Il mito dei semiconduttori e la verità nascosta: non è l’elettronica a scatenare la possibile guerra, ma la geografia e il prestigio imperiale

  Oggi si ripete ossessivamente che Taiwan sia importante perché produce il 60% dei semiconduttori mondiali. È il racconto dominante, insegnato nei corsi di economia e geopolitica, ribadito dai media, accompagnato dal fascino che l’inglese e l’industria hi-tech esercitano sulle menti contemporanee. Secondo questa visione, non sarebbe la posizione dell’isola o il prestigio strategico a contare, bensì i chip. Ma questa è una costruzione posticcia, frutto di un’interpretazione economicistica e di marketing geopolitico.

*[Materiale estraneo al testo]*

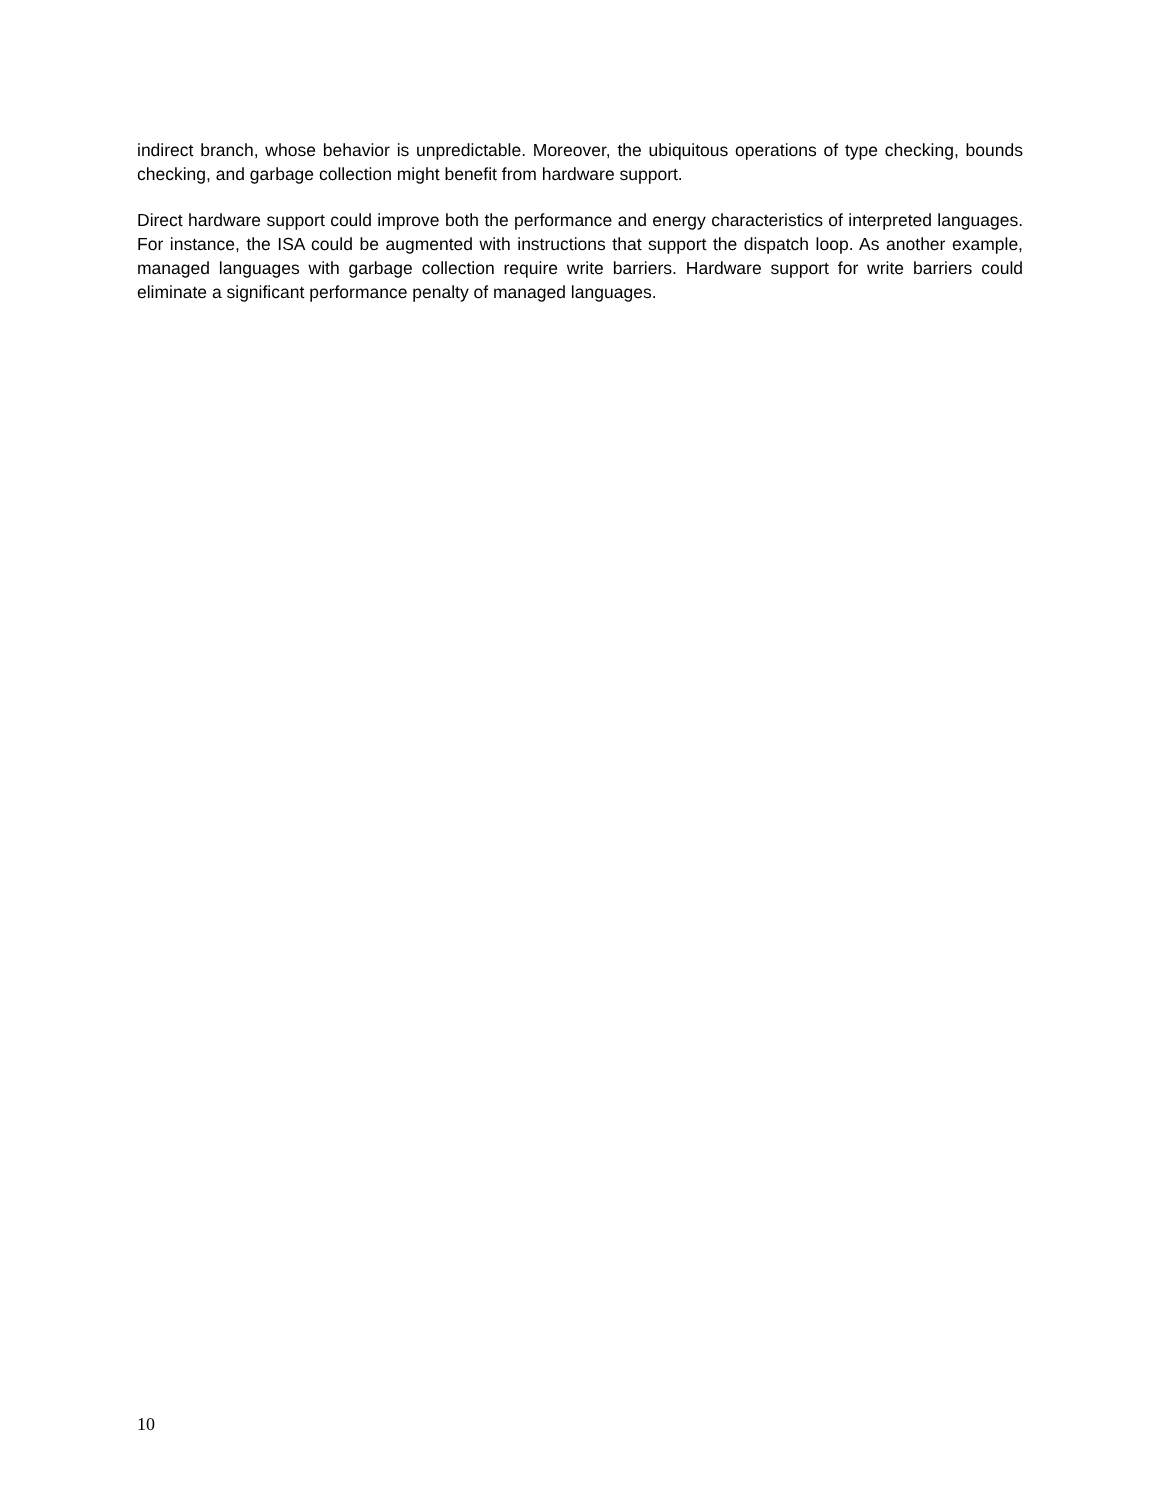indirect branch, whose behavior is unpredictable. Moreover, the ubiquitous operations of type checking, bounds checking, and garbage collection might benefit from hardware support.
Direct hardware support could improve both the performance and energy characteristics of interpreted languages. For instance, the ISA could be augmented with instructions that support the dispatch loop. As another example, managed languages with garbage collection require write barriers. Hardware support for write barriers could eliminate a significant performance penalty of managed languages.
10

I fatti storici sono lì a smentire questa narrazione semplificata: Stati Uniti e Cina si sono già scontrati intorno a Taiwan in passato, più volte. Negli anni Cinquanta si sparavano cannonate nello Stretto di Formosa, negli anni Novanta la tensione è esplosa di nuovo, e in quelle epoche Taiwan non era il produttore di chip che è oggi.

  L’evidenza suggerisce una conclusione ovvia: non sono i semiconduttori a rendere Taiwan cruciale. Essi aggravano semmai la situazione, rendendo l’isola ancor più appetibile per la sua ricchezza tecnologica, ma non ne costituiscono il fondamento strategico. La vera ragione è geopolitica, di potenza, di controllo dei mari. L’intelligenza artificiale, altro grande mantra dei nostri tempi, viene anch’essa caricata di un’importanza quasi mistica. Ma si tratta in gran parte di una narrazione: l’IA non è la rivoluzione definitiva, è un enorme accumulo di memoria, di potenza di calcolo. Ciò non cambia la natura umana, né il fatto che i ministri abbiano l’amante e che il mondo segua ancora le sue dinamiche di potere e prestigio di sempre. Come nella Rivoluzione Industriale si credeva che le macchine avrebbero sconvolto l’essenza dell’uomo, così oggi crediamo che chip e IA sovvertiranno del tutto il panorama globale. Ma alla prova dei fatti, la centralità dell’uomo e dei suoi impulsi, il calcolo politico e l’istinto a prevalere persistono. Taiwan era importante prima dei semiconduttori. Lo è per la sua posizione, per il suo valore simbolico, per il fatto di rappresentare uno stigma all’idea di un’Impero di Mezzo destinato a dominare il pianeta. Se la Cina aspira alla supremazia, come può tollerare di non riuscire a riannettere un’isola di fronte alle proprie coste, popolata da gente culturalmente diversa, con un’identità propria, e soprattutto protetta dalla principale potenza marittima del mondo, gli Stati Uniti? Non si tratta solo di geografia e di storia, ma anche di demografia e tempistiche. La Cina sta invecchiando rapidissimamente. Un dato fondamentale: nel 1971, all’epoca del primo viaggio di Kissinger a Pechino, l’età media dei cinesi era di 19 anni. Oggi è di quasi 40. Un paese che invecchia difficilmente sostiene guerre mondiali o conflitti su larga scala. Un popolo anziano non segue lo sforzo bellico con entusiasmo. 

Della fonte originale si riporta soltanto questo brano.